Ao mesmo tempo, a oferta de casas para venda registou uma subida em torno de 11% num só ano, o que ajuda a explicar a desaceleração do ritmo de subida dos preços. No primeiro trimestre de 2024, as casas ficaram, em média, 1,9% mais caras face ao trimestre anterior, um valor mais moderado quando comparado com fases anteriores do ciclo. Lisboa, porém, continua a destacar‑se pela pressão sobre preços: a capital registou um aumento na ordem dos 5% em determinado período, com valores médios de venda à volta de 450 mil euros.​


Esta realidade reforça a ideia de um mercado a várias velocidades. Nas grandes áreas metropolitanas, sobretudo Lisboa e Porto, a combinação de forte procura, escassez de solo urbano e rendimento disponível mais elevado mantém os preços em patamares elevados. Já em cidades de média dimensão e zonas periféricas, o crescimento é mais moderado, abrindo espaço para oportunidades de investimento com melhor relação qualidade/preço, especialmente para compradores em busca de primeira habitação.​


No arrendamento, a pressão continua intensa. A procura por casas para arrendar permanece muito superior à oferta em praticamente todos os grandes centros urbanos e destinos turísticos. Apesar disso, observou‑se um abrandamento do ritmo de subida das rendas no final de 2025, com variações em torno de 0,9% em certos períodos, o que pode refletir um limite na capacidade das famílias para suportar aumentos sucessivos.​


A acessibilidade mantém‑se como um dos principais desafios.
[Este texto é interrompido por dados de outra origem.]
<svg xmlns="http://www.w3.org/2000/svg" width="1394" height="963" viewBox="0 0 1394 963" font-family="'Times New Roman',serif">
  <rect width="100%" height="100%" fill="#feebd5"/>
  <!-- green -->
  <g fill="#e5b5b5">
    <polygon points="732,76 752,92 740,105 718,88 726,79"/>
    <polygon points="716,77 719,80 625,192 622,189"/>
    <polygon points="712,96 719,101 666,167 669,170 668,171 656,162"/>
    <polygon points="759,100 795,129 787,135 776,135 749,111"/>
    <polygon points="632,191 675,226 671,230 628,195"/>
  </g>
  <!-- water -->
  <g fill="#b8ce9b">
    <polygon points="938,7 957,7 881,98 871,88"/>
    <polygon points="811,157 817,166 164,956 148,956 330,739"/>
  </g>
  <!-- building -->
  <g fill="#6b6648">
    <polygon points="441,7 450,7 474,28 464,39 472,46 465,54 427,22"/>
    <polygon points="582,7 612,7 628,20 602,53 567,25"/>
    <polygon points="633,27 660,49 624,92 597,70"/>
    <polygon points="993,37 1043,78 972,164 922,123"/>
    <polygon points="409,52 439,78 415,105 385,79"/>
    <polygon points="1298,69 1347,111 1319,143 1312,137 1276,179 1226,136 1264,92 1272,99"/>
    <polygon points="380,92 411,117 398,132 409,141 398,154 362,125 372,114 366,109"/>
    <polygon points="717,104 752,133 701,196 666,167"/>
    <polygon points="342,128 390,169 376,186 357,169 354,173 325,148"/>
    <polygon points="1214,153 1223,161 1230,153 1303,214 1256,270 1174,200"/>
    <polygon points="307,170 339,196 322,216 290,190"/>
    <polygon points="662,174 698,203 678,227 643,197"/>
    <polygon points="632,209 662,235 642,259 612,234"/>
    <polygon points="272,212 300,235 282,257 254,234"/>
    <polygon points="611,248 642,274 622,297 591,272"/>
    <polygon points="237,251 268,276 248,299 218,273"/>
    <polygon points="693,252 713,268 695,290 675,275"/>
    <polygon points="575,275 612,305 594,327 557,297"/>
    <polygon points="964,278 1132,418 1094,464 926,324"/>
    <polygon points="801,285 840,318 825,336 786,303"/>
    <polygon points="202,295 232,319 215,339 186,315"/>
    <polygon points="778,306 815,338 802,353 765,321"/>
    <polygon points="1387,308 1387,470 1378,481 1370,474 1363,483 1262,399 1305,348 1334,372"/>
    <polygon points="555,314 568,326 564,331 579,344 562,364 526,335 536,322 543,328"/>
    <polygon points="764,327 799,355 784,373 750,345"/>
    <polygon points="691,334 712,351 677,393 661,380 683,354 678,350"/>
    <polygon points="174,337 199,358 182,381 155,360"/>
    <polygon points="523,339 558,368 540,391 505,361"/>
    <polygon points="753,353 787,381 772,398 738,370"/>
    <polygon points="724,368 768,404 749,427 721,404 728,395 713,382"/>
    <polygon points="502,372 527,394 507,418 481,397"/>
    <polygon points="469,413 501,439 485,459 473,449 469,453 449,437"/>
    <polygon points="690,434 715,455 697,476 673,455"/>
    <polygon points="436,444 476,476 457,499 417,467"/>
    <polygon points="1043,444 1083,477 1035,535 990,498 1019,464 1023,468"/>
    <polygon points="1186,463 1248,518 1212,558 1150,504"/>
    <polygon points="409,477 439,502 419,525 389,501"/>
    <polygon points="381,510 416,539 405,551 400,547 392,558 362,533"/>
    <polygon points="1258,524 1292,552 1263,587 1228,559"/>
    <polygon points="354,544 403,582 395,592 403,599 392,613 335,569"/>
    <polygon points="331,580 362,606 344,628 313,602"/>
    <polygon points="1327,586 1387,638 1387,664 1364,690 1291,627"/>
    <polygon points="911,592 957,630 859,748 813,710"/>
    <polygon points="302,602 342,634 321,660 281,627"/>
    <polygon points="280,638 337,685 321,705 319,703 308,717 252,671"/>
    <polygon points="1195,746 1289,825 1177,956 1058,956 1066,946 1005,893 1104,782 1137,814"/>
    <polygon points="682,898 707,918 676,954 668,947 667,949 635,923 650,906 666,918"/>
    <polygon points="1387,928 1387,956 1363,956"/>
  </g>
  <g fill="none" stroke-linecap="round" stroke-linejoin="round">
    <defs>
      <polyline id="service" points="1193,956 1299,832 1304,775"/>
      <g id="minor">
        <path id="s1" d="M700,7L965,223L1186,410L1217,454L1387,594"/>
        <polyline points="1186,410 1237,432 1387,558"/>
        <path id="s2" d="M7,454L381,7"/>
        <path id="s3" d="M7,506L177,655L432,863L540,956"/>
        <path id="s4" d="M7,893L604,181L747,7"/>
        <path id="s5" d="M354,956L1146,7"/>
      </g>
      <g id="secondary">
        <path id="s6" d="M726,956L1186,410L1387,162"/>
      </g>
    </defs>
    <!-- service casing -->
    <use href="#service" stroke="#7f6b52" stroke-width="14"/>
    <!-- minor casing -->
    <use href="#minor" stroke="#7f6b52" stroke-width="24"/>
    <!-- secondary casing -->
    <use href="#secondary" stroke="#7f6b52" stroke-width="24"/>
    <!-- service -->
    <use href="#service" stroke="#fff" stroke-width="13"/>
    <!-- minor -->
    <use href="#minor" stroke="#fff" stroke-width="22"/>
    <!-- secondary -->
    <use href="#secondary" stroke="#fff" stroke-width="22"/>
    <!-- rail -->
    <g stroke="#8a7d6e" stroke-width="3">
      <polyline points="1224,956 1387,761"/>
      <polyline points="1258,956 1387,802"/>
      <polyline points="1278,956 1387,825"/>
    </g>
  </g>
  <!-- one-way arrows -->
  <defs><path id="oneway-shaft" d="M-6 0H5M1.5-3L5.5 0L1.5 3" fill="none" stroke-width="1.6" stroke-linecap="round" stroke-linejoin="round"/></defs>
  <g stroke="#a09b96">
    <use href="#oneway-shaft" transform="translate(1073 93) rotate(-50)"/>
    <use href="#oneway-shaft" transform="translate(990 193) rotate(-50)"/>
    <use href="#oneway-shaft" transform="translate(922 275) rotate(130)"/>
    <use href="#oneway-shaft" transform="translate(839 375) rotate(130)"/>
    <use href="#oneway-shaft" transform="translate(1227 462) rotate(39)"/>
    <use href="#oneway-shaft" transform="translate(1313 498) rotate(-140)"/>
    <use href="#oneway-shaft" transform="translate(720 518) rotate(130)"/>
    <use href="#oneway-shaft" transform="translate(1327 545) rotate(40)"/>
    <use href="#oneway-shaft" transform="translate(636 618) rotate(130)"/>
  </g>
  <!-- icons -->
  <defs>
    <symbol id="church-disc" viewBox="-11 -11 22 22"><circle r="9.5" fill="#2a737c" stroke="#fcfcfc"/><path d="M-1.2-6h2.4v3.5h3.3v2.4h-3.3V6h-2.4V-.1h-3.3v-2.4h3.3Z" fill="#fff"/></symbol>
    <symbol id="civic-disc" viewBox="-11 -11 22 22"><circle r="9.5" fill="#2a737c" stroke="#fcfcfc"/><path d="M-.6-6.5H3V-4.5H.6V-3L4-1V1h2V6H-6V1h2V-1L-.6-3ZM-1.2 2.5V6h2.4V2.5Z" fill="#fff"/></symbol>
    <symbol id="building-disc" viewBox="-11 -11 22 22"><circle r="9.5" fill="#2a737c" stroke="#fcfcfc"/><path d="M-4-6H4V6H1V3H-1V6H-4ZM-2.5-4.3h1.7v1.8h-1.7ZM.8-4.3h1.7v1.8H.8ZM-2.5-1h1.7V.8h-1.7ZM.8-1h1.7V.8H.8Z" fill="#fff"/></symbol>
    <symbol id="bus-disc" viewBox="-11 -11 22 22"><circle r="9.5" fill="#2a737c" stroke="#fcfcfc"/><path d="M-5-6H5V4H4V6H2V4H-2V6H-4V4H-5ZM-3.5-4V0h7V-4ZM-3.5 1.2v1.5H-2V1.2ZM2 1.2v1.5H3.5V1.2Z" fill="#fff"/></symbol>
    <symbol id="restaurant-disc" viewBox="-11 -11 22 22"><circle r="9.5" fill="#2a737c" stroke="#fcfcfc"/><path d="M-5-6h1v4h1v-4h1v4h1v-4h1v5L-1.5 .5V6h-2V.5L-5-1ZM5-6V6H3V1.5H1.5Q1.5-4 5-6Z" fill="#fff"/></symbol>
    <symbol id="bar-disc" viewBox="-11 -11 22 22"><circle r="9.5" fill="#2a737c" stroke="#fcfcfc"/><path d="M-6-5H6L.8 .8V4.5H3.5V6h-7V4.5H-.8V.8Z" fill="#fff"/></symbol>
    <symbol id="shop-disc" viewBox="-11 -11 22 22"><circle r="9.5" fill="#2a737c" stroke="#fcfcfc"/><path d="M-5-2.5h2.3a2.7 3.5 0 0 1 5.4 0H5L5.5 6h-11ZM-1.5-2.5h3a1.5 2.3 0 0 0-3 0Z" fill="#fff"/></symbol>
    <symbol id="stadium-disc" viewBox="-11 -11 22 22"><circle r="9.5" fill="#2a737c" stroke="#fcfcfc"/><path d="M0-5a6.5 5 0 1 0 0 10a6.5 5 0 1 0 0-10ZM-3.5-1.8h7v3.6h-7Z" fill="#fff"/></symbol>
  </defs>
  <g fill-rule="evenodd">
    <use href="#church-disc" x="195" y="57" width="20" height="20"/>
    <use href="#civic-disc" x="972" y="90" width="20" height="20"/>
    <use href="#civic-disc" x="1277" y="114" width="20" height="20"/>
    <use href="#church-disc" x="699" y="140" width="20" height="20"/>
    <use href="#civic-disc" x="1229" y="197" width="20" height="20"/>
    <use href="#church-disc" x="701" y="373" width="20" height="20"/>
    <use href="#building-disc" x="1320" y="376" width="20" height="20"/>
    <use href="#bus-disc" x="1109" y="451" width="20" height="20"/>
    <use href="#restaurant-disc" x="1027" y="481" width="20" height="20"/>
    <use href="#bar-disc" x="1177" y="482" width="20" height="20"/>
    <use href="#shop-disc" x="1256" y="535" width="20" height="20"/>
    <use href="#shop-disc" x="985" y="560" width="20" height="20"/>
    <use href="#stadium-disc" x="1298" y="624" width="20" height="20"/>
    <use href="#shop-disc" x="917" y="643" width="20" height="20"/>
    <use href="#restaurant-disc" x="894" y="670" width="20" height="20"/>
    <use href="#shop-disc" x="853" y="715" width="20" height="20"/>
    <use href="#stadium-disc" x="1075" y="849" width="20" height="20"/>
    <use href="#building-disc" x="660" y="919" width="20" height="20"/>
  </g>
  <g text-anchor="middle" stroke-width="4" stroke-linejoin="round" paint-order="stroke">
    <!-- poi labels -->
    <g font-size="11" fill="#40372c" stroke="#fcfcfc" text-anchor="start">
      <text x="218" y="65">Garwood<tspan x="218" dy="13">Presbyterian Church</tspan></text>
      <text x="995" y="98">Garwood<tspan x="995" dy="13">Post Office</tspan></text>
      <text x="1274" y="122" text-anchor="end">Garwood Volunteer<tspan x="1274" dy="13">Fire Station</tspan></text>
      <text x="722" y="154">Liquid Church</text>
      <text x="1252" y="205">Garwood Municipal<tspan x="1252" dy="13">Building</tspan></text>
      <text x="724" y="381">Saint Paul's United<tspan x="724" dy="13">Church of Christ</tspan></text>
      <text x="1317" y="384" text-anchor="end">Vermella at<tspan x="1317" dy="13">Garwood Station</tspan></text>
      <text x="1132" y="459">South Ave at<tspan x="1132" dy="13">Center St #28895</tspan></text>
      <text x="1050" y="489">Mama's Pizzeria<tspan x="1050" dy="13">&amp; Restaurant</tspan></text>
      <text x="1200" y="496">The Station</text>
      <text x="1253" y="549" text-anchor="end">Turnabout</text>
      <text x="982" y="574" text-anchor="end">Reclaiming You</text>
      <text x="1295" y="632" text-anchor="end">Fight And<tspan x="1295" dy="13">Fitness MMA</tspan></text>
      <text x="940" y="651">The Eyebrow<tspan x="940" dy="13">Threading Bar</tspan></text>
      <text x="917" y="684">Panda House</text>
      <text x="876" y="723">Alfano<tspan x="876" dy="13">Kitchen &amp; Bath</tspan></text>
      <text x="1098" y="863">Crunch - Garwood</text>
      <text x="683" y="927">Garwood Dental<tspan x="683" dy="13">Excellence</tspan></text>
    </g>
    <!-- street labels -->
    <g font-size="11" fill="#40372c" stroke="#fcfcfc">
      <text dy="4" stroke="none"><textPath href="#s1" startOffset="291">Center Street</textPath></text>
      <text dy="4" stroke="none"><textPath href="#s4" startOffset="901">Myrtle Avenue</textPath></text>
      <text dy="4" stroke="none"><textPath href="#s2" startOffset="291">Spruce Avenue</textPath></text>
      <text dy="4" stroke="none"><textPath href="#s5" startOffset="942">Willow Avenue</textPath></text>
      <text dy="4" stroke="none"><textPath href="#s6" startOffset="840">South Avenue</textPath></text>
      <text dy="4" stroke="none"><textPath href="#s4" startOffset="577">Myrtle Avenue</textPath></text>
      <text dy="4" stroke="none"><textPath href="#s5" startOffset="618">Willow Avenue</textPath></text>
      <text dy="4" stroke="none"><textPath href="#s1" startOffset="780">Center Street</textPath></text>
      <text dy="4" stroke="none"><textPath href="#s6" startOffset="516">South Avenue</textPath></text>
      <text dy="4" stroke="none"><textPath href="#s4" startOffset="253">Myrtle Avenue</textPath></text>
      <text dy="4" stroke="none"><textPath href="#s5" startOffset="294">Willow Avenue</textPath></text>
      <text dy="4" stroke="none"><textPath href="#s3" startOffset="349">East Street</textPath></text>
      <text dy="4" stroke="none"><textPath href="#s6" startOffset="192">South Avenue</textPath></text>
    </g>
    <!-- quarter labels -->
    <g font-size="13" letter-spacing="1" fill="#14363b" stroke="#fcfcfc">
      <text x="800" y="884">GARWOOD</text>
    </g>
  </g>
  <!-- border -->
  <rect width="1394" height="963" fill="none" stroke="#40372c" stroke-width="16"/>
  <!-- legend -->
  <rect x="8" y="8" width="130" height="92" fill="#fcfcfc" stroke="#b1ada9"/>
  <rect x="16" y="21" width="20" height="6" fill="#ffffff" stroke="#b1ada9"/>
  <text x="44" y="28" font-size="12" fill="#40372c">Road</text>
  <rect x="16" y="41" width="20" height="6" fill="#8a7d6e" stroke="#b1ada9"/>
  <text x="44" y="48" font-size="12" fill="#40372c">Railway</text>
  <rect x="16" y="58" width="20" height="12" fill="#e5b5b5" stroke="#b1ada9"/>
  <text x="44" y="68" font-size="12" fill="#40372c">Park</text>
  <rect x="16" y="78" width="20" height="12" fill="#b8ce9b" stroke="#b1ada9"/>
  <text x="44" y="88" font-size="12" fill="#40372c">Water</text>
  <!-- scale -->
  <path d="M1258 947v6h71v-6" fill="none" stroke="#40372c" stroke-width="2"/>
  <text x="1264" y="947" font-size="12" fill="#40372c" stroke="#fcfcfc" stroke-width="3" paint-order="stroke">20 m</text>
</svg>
Em muitas cidades, a relação entre salários médios e valores de renda ou prestação de crédito está no limite do sustentável, sobretudo para jovens e famílias em início de vida. Este contexto alimenta a procura por alternativas como partilha de casa, zonas mais afastadas dos centros ou até mudança de concelho, o que tem impacto direto na forma como se planeiam novos projetos habitacionais.


Do lado da oferta, a reabilitação urbana continua a ser uma peça essencial do puzzle. Em áreas centrais envelhecidas, a reabilitação permite criar produto com localização privilegiada e mais eficiência energética, ainda que com custos elevados. O desafio é tornar estas operações financeiramente viáveis sem excluir segmentos médios do mercado, o que exige criatividade na estruturação de projetos, incentivos e, em muitos casos, parcerias público‑privadas.​


Para investidores, o cenário atual é de maior seletividade. Com a subida das taxas de juro nos últimos anos, a margem entre rendimentos de arrendamento e custo de financiamento estreitou, forçando uma análise mais fina de localizações, tipologias e perfis de inquilinos. Ativos bem localizados, com boa eficiência energética e capacidade de captação de procura estável continuam a ser os mais resilientes, enquanto imóveis em zonas saturadas ou pouco competitivas enfrentam maior risco de vacância e necessidade de reposicionamento.​


Para profissionais do imobiliário, esta “radiografia” recente deixa algumas pistas claras: informação granular sobre micro‑mercados vale mais do que médias nacionais; compreender o impacto real das taxas de juro e dos rendimentos das famílias é fundamental na negociação; e a capacidade de orientar clientes para decisões sustentáveis, em vez de movimentos especulativos, será cada vez mais valorizada. Num mercado mais maduro e competitivo, conhecimento e especialização tornaram‑se os principais diferenciais.



Fontes: Pearls of Portugal – “O mercado imobiliário português em 2024”; idealista/news – “Passa por aqui – 20/01/2026”.